What you have to do -
Among the entries below, copy every line that carries the word "their".

Data Start Marker

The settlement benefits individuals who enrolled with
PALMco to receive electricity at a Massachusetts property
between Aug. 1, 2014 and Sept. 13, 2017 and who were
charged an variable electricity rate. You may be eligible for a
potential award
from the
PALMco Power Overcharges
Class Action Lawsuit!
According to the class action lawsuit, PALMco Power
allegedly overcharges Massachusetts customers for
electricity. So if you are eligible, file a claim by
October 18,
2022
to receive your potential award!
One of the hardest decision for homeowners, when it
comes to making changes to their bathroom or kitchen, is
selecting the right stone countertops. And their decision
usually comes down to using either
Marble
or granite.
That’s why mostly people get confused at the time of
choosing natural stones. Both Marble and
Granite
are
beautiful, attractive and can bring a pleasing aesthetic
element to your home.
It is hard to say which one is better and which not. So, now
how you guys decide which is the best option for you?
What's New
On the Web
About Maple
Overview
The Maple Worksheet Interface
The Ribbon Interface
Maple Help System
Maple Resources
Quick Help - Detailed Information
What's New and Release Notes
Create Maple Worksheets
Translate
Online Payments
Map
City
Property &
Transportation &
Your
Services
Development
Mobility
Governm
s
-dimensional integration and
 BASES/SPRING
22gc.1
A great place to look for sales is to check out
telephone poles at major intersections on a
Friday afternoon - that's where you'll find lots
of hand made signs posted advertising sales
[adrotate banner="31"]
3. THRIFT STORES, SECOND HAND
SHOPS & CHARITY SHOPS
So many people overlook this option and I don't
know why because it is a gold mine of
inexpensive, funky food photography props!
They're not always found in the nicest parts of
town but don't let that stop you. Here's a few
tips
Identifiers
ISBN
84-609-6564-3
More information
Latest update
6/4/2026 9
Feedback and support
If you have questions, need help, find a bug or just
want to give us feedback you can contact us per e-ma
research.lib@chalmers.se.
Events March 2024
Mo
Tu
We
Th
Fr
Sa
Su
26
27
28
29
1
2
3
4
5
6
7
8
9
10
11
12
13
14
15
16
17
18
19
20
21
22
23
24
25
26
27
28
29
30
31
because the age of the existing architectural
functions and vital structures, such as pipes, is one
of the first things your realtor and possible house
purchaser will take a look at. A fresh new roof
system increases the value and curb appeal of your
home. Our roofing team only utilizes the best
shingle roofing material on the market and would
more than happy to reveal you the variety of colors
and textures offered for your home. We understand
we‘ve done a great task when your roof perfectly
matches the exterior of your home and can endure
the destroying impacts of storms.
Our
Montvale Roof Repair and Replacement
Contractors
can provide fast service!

Data End Marker

Solution -
comes to making changes to their bathroom or kitchen, is
selecting the right stone countertops. And their decision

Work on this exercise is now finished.